States, Minorities and Conflicts in the Middle East

A Comparative Study of the Durability of States and Regimes and Dissident Movements in Iraq, Egypt, and Turkey, 1948–2003

 

It is striking to observe how often social and political movements, mobilizing small segments of society, have highlighted the lack of legitimacy of the states and regimes of the Middle East throughout the twentieth century. On the other hand, it is just as remarkable to see regimes with limited legitimacy demonstrating sustained durability. Most of the long lasting dissident movements arise from dynamics either of claims by a minority – meaning legally minor groups who are living a reality of a qualitative and differential order and a condition of dependence or experienced as such – (e.g.

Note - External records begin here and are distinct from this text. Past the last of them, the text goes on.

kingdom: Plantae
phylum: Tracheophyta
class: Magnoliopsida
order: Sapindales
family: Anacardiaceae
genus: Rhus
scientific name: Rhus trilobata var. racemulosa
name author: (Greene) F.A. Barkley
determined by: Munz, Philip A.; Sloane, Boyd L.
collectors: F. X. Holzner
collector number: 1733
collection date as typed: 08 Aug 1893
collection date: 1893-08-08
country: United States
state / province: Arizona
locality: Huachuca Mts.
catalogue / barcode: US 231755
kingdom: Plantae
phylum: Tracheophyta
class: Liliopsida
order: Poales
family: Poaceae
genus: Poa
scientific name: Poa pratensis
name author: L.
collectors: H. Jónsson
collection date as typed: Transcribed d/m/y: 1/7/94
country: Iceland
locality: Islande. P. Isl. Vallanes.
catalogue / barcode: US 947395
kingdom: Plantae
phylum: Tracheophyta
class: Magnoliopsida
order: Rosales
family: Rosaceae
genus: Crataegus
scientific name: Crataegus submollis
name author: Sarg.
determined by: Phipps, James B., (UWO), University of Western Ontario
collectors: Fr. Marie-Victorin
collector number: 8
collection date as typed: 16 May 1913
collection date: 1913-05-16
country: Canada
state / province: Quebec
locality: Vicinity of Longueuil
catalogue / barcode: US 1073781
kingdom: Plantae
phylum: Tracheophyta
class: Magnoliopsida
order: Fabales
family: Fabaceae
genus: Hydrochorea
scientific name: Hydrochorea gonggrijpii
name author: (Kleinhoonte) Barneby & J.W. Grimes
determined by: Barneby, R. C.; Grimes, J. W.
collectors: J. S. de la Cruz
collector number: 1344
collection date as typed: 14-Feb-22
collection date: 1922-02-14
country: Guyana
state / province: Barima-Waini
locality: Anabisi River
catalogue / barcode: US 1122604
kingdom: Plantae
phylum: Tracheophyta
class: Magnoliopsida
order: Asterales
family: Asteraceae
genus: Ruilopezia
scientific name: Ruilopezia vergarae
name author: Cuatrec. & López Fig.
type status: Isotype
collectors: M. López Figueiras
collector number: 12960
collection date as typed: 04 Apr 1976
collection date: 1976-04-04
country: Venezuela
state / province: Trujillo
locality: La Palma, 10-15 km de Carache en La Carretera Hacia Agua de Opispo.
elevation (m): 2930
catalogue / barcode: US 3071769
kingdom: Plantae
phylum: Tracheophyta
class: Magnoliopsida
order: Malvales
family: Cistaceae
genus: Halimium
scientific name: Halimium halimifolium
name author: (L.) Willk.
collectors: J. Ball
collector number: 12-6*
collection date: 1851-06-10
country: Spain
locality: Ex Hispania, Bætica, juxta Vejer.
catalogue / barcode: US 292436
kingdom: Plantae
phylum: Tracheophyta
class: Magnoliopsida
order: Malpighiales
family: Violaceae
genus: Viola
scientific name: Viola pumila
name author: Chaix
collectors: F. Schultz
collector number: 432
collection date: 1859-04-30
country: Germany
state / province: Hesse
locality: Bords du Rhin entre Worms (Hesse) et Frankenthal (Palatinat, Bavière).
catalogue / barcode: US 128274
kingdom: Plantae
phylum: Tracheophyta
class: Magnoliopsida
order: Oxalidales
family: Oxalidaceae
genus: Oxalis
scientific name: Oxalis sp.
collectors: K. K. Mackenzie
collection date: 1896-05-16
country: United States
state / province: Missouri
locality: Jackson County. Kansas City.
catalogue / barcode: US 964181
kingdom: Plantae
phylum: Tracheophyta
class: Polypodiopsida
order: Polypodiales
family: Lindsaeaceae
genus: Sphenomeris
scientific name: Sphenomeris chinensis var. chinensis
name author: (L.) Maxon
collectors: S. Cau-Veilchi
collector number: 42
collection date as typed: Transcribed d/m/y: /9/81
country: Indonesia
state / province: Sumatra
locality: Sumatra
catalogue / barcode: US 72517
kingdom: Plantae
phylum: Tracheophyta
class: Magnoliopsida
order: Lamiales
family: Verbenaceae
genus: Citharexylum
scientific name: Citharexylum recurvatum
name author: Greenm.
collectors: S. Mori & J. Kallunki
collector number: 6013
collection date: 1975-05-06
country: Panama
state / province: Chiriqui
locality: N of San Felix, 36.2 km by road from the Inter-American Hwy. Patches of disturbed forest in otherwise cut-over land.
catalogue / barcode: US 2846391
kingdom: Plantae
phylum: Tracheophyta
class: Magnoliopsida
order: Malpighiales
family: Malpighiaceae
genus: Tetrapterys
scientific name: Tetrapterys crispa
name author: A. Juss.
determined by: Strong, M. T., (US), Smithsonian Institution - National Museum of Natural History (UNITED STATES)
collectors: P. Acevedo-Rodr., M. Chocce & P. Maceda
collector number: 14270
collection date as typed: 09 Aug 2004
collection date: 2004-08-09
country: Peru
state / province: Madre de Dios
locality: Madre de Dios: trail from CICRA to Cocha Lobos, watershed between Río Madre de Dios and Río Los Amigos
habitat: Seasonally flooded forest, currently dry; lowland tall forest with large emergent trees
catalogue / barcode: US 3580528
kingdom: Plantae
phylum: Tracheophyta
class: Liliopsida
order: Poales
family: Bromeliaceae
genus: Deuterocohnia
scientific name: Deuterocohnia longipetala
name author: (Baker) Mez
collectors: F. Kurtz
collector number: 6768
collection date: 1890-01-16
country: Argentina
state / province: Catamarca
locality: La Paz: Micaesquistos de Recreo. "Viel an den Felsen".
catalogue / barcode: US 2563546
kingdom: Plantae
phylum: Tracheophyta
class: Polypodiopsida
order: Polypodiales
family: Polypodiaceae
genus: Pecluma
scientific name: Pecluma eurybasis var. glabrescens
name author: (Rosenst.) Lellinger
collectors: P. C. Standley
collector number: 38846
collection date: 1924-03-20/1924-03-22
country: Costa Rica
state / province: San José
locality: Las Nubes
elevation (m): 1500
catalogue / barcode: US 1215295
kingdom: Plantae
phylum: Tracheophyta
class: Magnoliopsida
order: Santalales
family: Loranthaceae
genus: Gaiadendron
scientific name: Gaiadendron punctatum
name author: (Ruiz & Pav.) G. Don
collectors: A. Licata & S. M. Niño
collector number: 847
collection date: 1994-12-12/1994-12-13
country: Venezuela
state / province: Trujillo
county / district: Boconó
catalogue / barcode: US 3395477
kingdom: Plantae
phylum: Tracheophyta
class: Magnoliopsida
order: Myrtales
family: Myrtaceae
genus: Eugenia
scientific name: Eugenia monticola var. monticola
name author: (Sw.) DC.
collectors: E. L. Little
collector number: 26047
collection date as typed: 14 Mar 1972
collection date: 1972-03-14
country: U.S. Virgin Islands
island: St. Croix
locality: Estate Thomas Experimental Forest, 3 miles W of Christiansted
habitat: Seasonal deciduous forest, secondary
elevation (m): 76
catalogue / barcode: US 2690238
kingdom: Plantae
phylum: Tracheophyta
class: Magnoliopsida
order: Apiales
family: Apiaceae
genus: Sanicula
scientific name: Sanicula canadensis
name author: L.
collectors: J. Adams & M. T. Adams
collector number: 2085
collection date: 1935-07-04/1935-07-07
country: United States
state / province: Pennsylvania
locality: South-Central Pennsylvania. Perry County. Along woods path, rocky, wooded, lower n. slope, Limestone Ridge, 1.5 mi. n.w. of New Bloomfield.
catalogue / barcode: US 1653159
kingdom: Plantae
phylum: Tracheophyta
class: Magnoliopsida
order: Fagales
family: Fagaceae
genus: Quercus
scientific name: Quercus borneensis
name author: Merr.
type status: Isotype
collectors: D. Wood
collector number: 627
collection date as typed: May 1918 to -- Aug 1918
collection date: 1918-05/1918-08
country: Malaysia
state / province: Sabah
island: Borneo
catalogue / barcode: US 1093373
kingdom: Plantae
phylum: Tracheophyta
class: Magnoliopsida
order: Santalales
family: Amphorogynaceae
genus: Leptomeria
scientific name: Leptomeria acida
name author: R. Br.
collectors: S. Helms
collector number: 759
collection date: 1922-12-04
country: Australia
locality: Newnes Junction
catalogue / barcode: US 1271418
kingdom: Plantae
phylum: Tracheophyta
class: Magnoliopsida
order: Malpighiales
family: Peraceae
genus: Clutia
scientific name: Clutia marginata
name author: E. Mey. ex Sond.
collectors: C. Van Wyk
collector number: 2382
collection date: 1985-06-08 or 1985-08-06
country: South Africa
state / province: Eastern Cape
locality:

Kurds in Turkey and Iraq) or they are to a large extent made up of members of “minorities” (e.g. Alevis within leftist movements in Turkey). The other long-lasting contestation most of the Middle Eastern regimes have had to face is that of an Islamic tone (e.g. the Muslim Brotherhood in Egypt). Hence, the question arises as to whether these three types of dissent movements are “revealing” about the states’ crisis, of their level of legitimacy and their durability. Concretely, the project will emphasize the political ingenuity of the states, and modes of construction and stabilization of the dissident movements in the long term through the study of a specific site of interaction – the university milieu – between the actors mentioned above.